No passado, já outros tentaram explorar este (pretenso) filão do ‘descrédito’ em questões que envolvem a fé na Pessoa de Jesus e nas posteriores elaborações teológicas das comunidades primitivas – no sentido de primeiras, tanto no ardor como no testemunho – e, desgraçadamente, acabaram por serem vítimas da sua própria auréola... rapidamente chamuscada.
Quem não se lembra de um outro José (de cognome erva amarga) que fez furor porque promovido pelos seus parceiros de ideologia! Quem não se lembra de tantos que vaticinaram o fim do cristianismo, na I República, e que foram engolidos pela peçonha da sua malícia! Por isso, ousamos perguntar: quem vai promover – comprando, talvez dizendo que leu, confundindo os mais iludidos – este outro José de sonhos?
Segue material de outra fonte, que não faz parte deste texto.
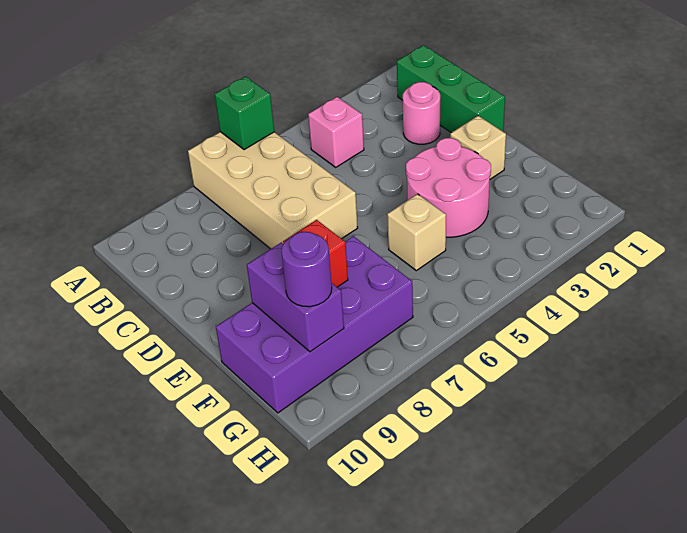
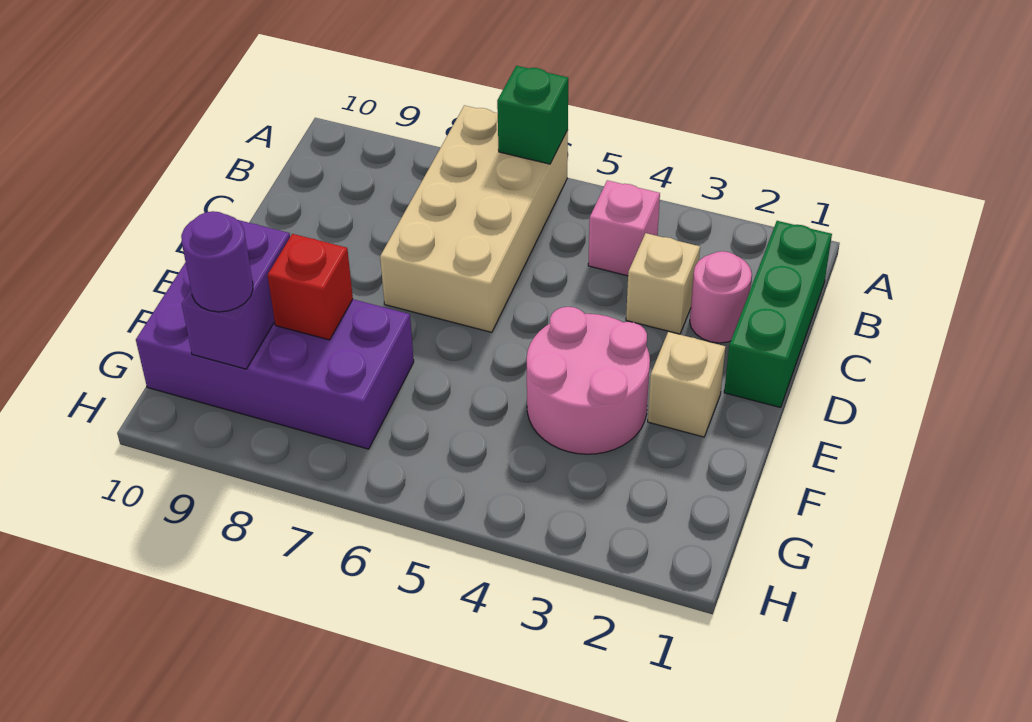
tan 1x1 brick [387,194,446,271] -> tan 1x1 brick moved to [626,233,700,334]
Será, assim, tão  difícil de identificar a ideologia transversal – preferencialmente anti-católica – que o vai apoiar?

= Implicações políticas da fé cristã
Na sequência da convocação do Papa para vivermos, em Igreja católica, um ‘Ano da fé’, torna-se urgente encontramos sinais de compromisso com a fé traduzida na vida e não simplesmente no reduto da liturgia. Esta deverá manifestar dignidade e beleza e não sendo uma mera rotina de gestos gastos, repetitivos  e vazios.
Na medida em que, no mundo, vivermos em atitude de missão, assim a Missa será força de fé viva e vivida com novos métodos, novo ardor e novas expressões, isto é, em atitude de nova evangelização.
Precisamos de incluir, no nosso roteiro da fé celebrada, novos apontamentos de fé culturalmente amadurecida, que não se deixa confundir com diatribes jornalísticas de baixo teor nem com romances de valor duvidoso, embora rentáveis para os seus autores e editores.
Numa época (dita) de crise seria de propor um novo imposto para recuperar da dívida pública nacional, se este livro agora publicado esgotasse ou fosse um sucesso de vendas, pois teríamaos de concluir que, afinal, ainda há quem gaste dinheiro com coisas supérfluas, embora resmungando por lhe ter sido retirado um montante do subsídio de Natal... em favor dos outros.
Fé cristã – esclarecida, amadurecida e comprometida – a quanto obrigas, agora e no futuro!